The Unintended Consequences of Meritocratic Government Hiring

By Athanasios Geromichalos and Ioannis Kospentaris

http://d.repec.org/n?u=RePEc:cda:wpaper:335&r=dge

In an attempt to mitigate the negative effects of clientelism, many governments around the world have adopted meritocratic hiring of public employees. This paper challenges the effectiveness of this common practice by showing that meritocratic government hiring can have unintended negative consequences on macroeconomic aggregates. In many countries, public employees enjoy considerable job security and generous compensation schemes; as a result, many talented workers choose to work for the public sector, which deprives the private sector of productive potential employees. This, in turn, reduces firms’ incentives to create jobs, increases unemployment, and lowers GDP. To quantify the effects of this novel channel, we extend the standard Diamond-Mortensen-Pissarides model to incorporate workers of heterogeneous productivity and a government that fills public sector jobs based on merit. We calibrate the model to aggregate data from Greece and perform a series of counterfactual exercises. We find that the adverse effects of our mechanism on the economy’s TFP, GDP, and unemployment are sizable.
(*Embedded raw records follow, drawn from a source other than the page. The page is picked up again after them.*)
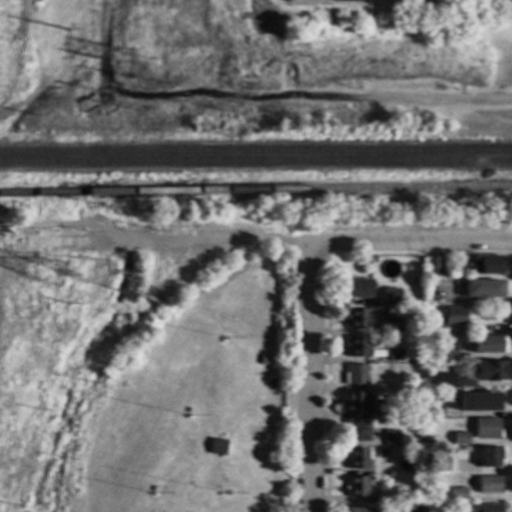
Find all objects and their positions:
building: (304, 0)
power substation: (302, 2)
road: (103, 44)
park: (383, 47)
power tower: (119, 60)
power tower: (151, 94)
road: (254, 99)
railway: (256, 152)
railway: (256, 162)
railway: (256, 189)
road: (411, 242)
railway: (234, 257)
building: (486, 264)
building: (486, 265)
building: (434, 266)
building: (434, 267)
power tower: (49, 278)
power tower: (97, 280)
building: (356, 288)
building: (481, 288)
building: (356, 289)
building: (482, 289)
building: (390, 297)
building: (391, 297)
building: (452, 315)
building: (452, 316)
building: (356, 319)
building: (357, 319)
building: (393, 324)
building: (429, 328)
building: (429, 337)
building: (220, 341)
building: (489, 344)
building: (489, 344)
building: (356, 347)
building: (357, 347)
building: (447, 351)
building: (447, 351)
building: (394, 354)
building: (394, 355)
building: (491, 370)
building: (491, 371)
building: (355, 375)
building: (356, 375)
road: (311, 377)
building: (439, 380)
building: (439, 381)
building: (479, 401)
building: (355, 402)
building: (478, 402)
building: (356, 403)
building: (433, 406)
building: (382, 412)
building: (188, 417)
building: (426, 420)
road: (266, 421)
building: (486, 428)
building: (486, 428)
building: (357, 431)
building: (357, 431)
building: (391, 437)
building: (391, 437)
building: (460, 438)
building: (418, 440)
building: (429, 441)
building: (215, 447)
building: (216, 447)
building: (417, 449)
building: (489, 456)
building: (489, 457)
building: (356, 458)
building: (357, 459)
building: (438, 463)
building: (447, 464)
building: (370, 478)
building: (387, 481)
building: (488, 485)
building: (488, 485)
building: (356, 487)
building: (357, 487)
building: (218, 494)
building: (457, 494)
building: (152, 495)
building: (483, 508)
building: (484, 508)
building: (360, 510)
building: (361, 510)
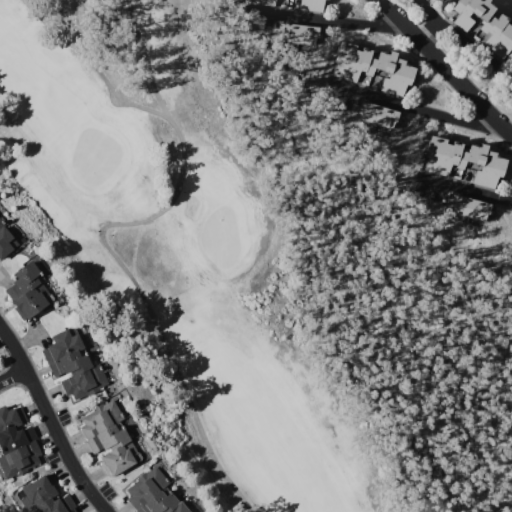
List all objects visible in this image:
building: (430, 0)
building: (431, 0)
building: (262, 2)
building: (293, 4)
building: (310, 5)
building: (470, 13)
road: (327, 19)
road: (431, 19)
building: (484, 25)
building: (298, 33)
building: (496, 34)
building: (296, 36)
road: (459, 38)
building: (475, 38)
building: (349, 61)
building: (371, 67)
road: (444, 68)
building: (388, 72)
building: (364, 84)
road: (413, 107)
building: (377, 115)
building: (375, 116)
building: (443, 154)
building: (462, 160)
building: (484, 165)
road: (468, 189)
building: (469, 208)
building: (470, 208)
building: (9, 239)
park: (250, 264)
building: (27, 277)
building: (27, 291)
building: (37, 298)
building: (62, 344)
building: (70, 363)
building: (72, 364)
road: (12, 375)
building: (84, 382)
building: (63, 415)
building: (11, 417)
building: (100, 419)
road: (49, 420)
building: (15, 438)
building: (108, 438)
building: (108, 438)
building: (16, 443)
building: (120, 458)
building: (21, 459)
building: (151, 493)
building: (153, 494)
building: (42, 497)
building: (43, 497)
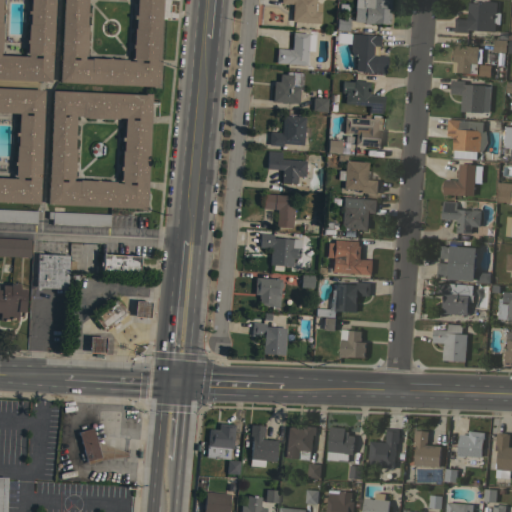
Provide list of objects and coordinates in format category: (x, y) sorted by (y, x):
building: (304, 10)
building: (301, 11)
building: (370, 11)
building: (369, 12)
building: (478, 17)
road: (206, 19)
building: (476, 19)
building: (341, 24)
building: (510, 26)
building: (510, 26)
building: (25, 39)
building: (25, 40)
building: (108, 42)
building: (109, 42)
building: (498, 45)
building: (509, 46)
building: (295, 49)
building: (294, 50)
building: (363, 51)
building: (365, 54)
building: (465, 58)
building: (463, 59)
building: (508, 86)
building: (286, 87)
building: (284, 89)
building: (360, 95)
building: (470, 95)
building: (359, 97)
building: (470, 97)
building: (318, 104)
rooftop solar panel: (371, 106)
rooftop solar panel: (350, 128)
building: (362, 130)
building: (287, 131)
building: (287, 132)
building: (466, 134)
building: (464, 138)
building: (508, 138)
road: (196, 139)
building: (507, 140)
building: (19, 144)
building: (19, 145)
building: (332, 146)
building: (97, 149)
building: (96, 150)
building: (284, 166)
building: (283, 168)
road: (230, 175)
building: (354, 176)
building: (355, 178)
building: (463, 180)
building: (461, 181)
building: (504, 192)
building: (503, 194)
road: (410, 195)
building: (278, 208)
building: (278, 209)
building: (355, 212)
building: (354, 213)
building: (17, 215)
building: (16, 216)
building: (460, 217)
building: (77, 218)
building: (459, 218)
building: (77, 220)
building: (511, 226)
road: (93, 232)
building: (14, 246)
building: (13, 248)
building: (279, 248)
building: (277, 250)
building: (348, 257)
building: (345, 258)
building: (508, 261)
building: (457, 262)
building: (507, 263)
building: (118, 264)
building: (119, 264)
building: (455, 264)
road: (185, 266)
building: (52, 270)
building: (49, 272)
building: (72, 279)
building: (305, 280)
building: (266, 290)
road: (92, 291)
building: (265, 292)
building: (454, 296)
building: (10, 300)
building: (10, 300)
building: (343, 300)
building: (342, 301)
building: (504, 307)
building: (504, 307)
building: (140, 308)
building: (139, 310)
building: (109, 314)
building: (108, 316)
road: (121, 334)
road: (165, 334)
road: (188, 336)
building: (268, 337)
road: (37, 339)
building: (267, 339)
building: (450, 341)
building: (351, 343)
building: (449, 343)
building: (95, 344)
building: (350, 345)
building: (94, 346)
building: (508, 347)
building: (507, 350)
road: (30, 378)
road: (121, 382)
traffic signals: (161, 383)
traffic signals: (182, 383)
road: (232, 385)
road: (397, 390)
road: (22, 421)
road: (178, 421)
road: (44, 432)
building: (219, 436)
building: (298, 441)
road: (154, 442)
building: (217, 442)
building: (296, 442)
building: (338, 443)
building: (337, 445)
building: (468, 445)
building: (259, 446)
building: (470, 447)
building: (92, 448)
building: (96, 448)
building: (257, 448)
building: (383, 449)
building: (424, 449)
building: (381, 451)
building: (423, 452)
building: (502, 455)
building: (501, 458)
building: (231, 466)
road: (15, 469)
building: (313, 470)
building: (354, 471)
building: (353, 473)
building: (450, 474)
road: (173, 485)
building: (1, 493)
building: (2, 493)
building: (489, 494)
building: (269, 495)
building: (311, 496)
building: (268, 497)
building: (309, 497)
building: (336, 501)
building: (434, 501)
building: (214, 502)
building: (339, 502)
road: (80, 503)
building: (213, 503)
building: (375, 503)
building: (374, 504)
building: (248, 505)
building: (250, 505)
road: (148, 507)
building: (458, 507)
building: (497, 507)
road: (110, 508)
building: (456, 508)
building: (495, 508)
building: (290, 509)
building: (287, 510)
building: (408, 511)
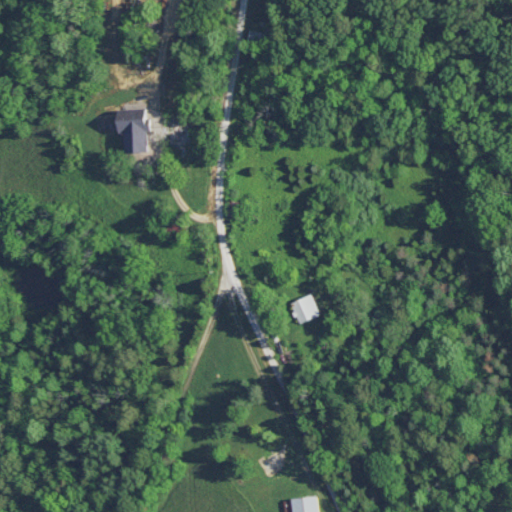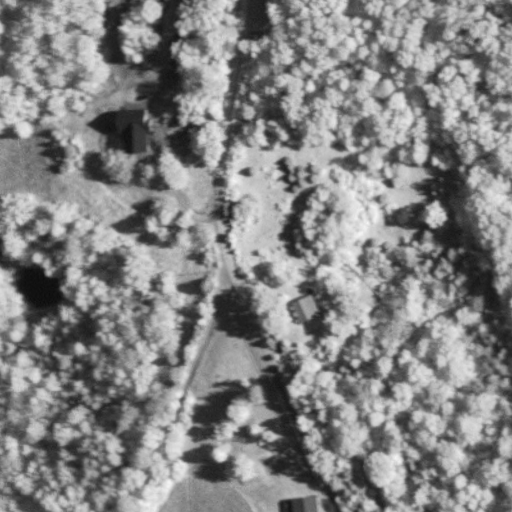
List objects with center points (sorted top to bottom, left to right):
building: (262, 36)
building: (137, 128)
building: (179, 132)
road: (221, 161)
building: (178, 226)
building: (307, 307)
road: (296, 414)
building: (278, 461)
building: (303, 504)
The brightest minds will go where the best money is to be had. In a corrupt society, they will be the best at exploiting rents. They will go where the private gain is the highest. Is this where the social gain is the highest? If this is the case for the public sector, then I am fine with the perks of working there. The problem is that it has always been very difficult to measure this social gain, but it is obviously not high if you have a corrupt public sector.

I wonder, though whether the same reasoning could be applied to other sectors. For example in the United States, Wall Street has been attracting the best talent for years up to the Financial Crisis. Now it seems to be Silicon Valley. Are we better off now? Could one improve by attracting the best talent to the public sector?